The proposal to enhance the catalogue descriptions of the Royal Patriotic School Interrogations, in order to record other information such as individual, date and place of birth, and subject of report, was approved by The National Archives’ Discovery Board. The Board brings together experts from across The National Archives, including the Data Protection Officer, to review proposals and ensure that they are well-considered. It is chaired by the Digital Director.
In relation to these records, the Board decided that, given the subject matter and the fact that lists of these individuals’ interrogations have not previously been published, these items should be described beyond interrogation number and year of birth only, until the point at which the individual’s year of birth exceeds 100 years. The Board’s decision is in accordance with Section 70 of the Guide: ‘If the record is open, the description should be open but it must be fair, accurate and unlikely to cause substantial damage or substantial distress to a data subject’.

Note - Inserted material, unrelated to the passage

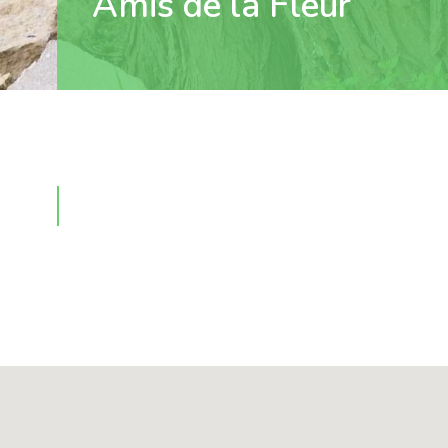
Amis de la Fleur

This collection comprises 87 records containing 2,600 interrogations. The bulk of these reports will be for people born before 1921, but as interrogations involved a number of students there may be a few hundred individuals in the collection born as late as 1927. Thus roughly three-quarters of this collection are already fully described on Discovery; as can be seen from the descriptions of the items in the first piece WO 208/3663. The shortened descriptions are reviewed on an annual basis, and any found to be of people born 100 years ago will be replaced with the full description. By 2028 they will all have a full description.
The catalogue entries have a number of errors, for example Brux is not in France but was in the Sudetenland (Czechoslovakia), it doesn’t say it was in France at all and Brux is well-known. The Dutch place-names have been mis-spelt (Rotterdam, Ijmuiden (transcribed as Ljmuiden), Eindhoven, Utrecht). I am sure there are many others.
David, we do endeavour to catalogue to 100% accuracy but as you can appreciate no cataloguing project is ever 100%. We catalogue as seen, and any misspellings or errors in the original document will be transferred to the catalogue. We cannot correct or assume a correction in errors in the document itself. Any transcription errors will be corrected if identified.
We do not ask our volunteers to be experts in geography, and in this case they have attempted to establish the country. [I personally had never heard of Brux]. An internet search finds Brux is a commune in France, and also the German name for a Czech town (Most). We will correct this, and remove France from the description.
This doesn’t explain unlisted pieces nor why two people (Bernard Karsenty and Andre Morali) have been listed 15 times each with different references each for the same document and one person (Wolfgang Frederick Paul Sperling) has four entries of which one is dated before he arrived in the UK. The cataloguing as seen never used to be the case under the old Editorial Standards, where it was evident it was with square brackets to indicate what it was believed to be true. References to Brux in the Sudetenland are in the files of the Nazi Persecution Compensation files (FO 950).